* **Assignment**: Go through each line of the records below and count those with the word "linejoin". Give only the count.

* **Listed records**:
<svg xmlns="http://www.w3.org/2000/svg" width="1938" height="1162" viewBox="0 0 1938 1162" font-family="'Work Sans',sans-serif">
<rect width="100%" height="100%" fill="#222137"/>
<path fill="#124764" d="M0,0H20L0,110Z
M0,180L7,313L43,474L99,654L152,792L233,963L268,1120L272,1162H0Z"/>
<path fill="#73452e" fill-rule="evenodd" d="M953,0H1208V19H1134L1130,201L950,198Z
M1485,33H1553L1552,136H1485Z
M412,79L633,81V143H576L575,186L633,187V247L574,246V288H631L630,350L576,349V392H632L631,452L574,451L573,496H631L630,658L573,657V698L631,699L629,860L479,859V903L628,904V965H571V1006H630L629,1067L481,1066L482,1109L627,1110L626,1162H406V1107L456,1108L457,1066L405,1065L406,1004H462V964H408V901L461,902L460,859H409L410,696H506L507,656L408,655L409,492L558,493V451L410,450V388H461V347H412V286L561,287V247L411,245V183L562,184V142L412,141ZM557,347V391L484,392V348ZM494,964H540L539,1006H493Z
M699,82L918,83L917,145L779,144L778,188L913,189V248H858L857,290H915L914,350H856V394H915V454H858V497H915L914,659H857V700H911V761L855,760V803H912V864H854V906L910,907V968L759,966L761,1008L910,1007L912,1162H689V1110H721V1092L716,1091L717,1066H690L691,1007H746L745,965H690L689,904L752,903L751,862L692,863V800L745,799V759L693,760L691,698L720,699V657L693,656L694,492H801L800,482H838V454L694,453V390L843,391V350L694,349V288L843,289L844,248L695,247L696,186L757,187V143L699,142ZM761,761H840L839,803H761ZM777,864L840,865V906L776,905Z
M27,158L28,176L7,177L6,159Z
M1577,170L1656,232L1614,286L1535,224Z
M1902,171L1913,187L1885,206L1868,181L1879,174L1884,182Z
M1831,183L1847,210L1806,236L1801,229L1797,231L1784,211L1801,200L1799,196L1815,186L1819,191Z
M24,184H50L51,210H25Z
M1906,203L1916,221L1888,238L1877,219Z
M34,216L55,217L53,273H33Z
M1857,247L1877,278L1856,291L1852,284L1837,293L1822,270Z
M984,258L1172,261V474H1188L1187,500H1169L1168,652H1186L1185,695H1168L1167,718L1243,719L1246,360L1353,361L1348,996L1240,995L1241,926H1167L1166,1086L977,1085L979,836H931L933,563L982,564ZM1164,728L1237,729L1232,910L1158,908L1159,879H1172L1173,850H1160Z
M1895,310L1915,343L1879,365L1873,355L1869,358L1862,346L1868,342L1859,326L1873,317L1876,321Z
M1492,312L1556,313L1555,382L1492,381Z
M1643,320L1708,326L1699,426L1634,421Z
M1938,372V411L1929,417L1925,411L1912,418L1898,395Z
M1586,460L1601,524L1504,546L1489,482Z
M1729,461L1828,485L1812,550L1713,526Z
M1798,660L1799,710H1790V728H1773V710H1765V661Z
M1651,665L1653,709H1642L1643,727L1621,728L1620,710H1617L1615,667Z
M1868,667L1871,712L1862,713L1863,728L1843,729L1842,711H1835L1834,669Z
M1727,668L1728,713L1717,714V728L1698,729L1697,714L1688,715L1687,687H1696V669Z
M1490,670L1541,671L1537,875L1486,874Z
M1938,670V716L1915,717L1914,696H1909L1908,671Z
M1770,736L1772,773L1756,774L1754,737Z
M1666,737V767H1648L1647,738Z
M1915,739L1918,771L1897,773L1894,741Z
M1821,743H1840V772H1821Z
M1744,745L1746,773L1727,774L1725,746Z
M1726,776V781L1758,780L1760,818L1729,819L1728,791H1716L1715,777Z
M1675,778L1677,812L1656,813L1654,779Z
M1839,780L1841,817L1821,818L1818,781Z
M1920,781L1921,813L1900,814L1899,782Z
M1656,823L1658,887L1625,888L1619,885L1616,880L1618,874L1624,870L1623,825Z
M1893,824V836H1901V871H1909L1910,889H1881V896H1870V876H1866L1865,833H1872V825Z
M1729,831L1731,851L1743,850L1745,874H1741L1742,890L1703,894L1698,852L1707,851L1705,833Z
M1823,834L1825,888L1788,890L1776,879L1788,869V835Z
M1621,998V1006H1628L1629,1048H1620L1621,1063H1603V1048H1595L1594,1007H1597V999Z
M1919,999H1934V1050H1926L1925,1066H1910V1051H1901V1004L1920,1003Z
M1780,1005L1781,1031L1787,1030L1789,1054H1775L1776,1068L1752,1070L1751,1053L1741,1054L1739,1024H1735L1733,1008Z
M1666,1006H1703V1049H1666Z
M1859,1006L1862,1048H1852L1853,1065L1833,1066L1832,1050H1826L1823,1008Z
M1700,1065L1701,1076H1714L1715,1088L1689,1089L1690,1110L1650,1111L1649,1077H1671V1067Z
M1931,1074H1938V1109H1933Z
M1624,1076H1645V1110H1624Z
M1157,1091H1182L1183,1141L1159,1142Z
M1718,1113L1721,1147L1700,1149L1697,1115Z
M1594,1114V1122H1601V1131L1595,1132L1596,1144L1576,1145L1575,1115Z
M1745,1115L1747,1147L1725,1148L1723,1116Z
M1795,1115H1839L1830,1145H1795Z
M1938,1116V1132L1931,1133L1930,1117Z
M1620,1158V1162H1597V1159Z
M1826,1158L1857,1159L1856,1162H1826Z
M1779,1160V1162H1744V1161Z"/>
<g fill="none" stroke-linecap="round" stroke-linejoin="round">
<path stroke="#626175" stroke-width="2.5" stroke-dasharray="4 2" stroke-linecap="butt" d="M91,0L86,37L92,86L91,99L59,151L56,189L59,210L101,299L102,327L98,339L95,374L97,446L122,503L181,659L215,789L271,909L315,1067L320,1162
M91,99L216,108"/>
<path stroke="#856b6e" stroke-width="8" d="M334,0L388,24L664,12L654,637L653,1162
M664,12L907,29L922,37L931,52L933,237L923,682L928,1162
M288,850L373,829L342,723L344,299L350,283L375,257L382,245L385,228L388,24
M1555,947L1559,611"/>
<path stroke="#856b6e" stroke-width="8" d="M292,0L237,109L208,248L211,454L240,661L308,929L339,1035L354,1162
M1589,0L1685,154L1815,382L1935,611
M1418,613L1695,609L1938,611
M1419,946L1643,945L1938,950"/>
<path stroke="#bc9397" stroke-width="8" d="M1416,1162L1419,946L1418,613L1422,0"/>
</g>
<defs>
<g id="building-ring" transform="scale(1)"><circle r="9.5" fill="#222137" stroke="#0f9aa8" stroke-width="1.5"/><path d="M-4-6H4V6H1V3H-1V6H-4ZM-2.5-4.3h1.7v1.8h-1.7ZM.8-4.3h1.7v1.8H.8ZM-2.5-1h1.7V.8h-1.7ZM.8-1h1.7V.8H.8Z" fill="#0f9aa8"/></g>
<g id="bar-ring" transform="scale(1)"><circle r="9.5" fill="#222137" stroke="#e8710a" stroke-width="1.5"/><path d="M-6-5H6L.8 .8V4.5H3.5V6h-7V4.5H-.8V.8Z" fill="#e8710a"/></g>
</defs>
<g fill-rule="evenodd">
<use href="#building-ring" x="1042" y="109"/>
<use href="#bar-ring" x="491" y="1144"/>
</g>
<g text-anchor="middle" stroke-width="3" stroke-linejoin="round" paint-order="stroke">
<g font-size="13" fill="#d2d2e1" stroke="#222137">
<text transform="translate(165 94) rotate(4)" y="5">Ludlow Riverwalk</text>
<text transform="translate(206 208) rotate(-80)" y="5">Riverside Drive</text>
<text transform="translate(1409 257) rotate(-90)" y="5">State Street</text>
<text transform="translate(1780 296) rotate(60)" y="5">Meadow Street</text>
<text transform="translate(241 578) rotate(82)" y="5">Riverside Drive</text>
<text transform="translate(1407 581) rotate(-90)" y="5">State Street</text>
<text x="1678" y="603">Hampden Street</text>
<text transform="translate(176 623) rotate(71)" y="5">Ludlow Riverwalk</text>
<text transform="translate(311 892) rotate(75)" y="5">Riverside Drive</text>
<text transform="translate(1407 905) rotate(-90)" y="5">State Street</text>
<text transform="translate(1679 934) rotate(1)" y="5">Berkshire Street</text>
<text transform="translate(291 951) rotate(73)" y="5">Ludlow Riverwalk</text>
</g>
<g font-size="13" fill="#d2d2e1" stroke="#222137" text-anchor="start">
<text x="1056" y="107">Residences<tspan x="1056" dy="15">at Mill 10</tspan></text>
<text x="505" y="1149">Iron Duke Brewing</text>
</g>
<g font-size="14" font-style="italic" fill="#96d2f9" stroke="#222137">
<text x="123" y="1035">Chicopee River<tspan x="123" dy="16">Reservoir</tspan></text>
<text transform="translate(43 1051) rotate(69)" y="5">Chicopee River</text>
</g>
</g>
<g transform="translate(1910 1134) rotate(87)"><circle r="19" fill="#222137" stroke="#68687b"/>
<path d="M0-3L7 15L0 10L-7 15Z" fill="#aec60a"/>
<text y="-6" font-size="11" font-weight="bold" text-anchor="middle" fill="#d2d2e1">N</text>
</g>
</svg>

* **Exercise answer**: 2